Requirement: Spot each line in the data below containing "Eichstätt" and copy it.
───── Record extracts ─────
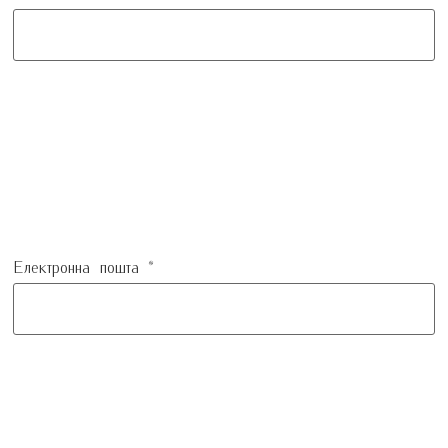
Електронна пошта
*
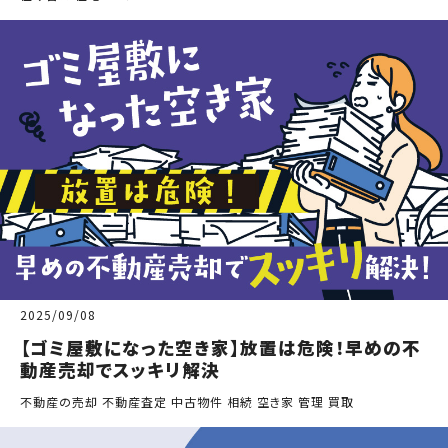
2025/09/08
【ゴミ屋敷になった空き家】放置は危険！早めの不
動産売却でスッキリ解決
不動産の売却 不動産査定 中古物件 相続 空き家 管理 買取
─────
───── Record extracts ─────
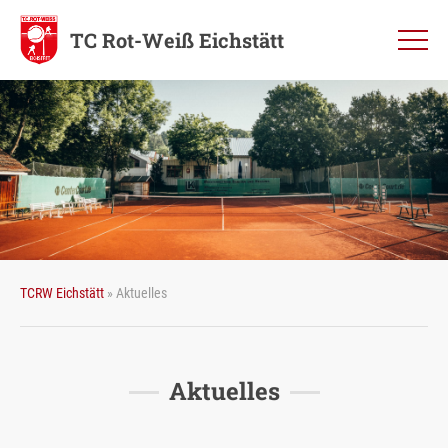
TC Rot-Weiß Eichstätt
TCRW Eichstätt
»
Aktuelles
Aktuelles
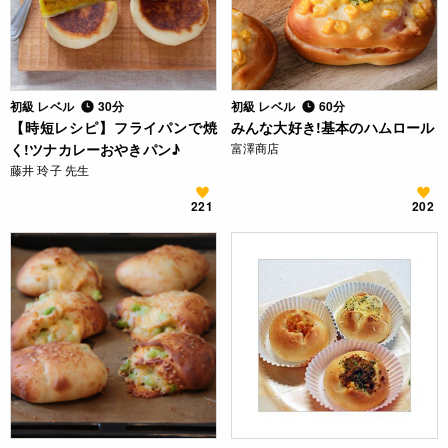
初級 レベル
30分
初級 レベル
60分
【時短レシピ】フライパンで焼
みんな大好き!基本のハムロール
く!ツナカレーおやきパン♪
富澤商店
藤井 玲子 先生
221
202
─────
Reply to the task:
TC Rot-Weiß Eichstätt
TCRW Eichstätt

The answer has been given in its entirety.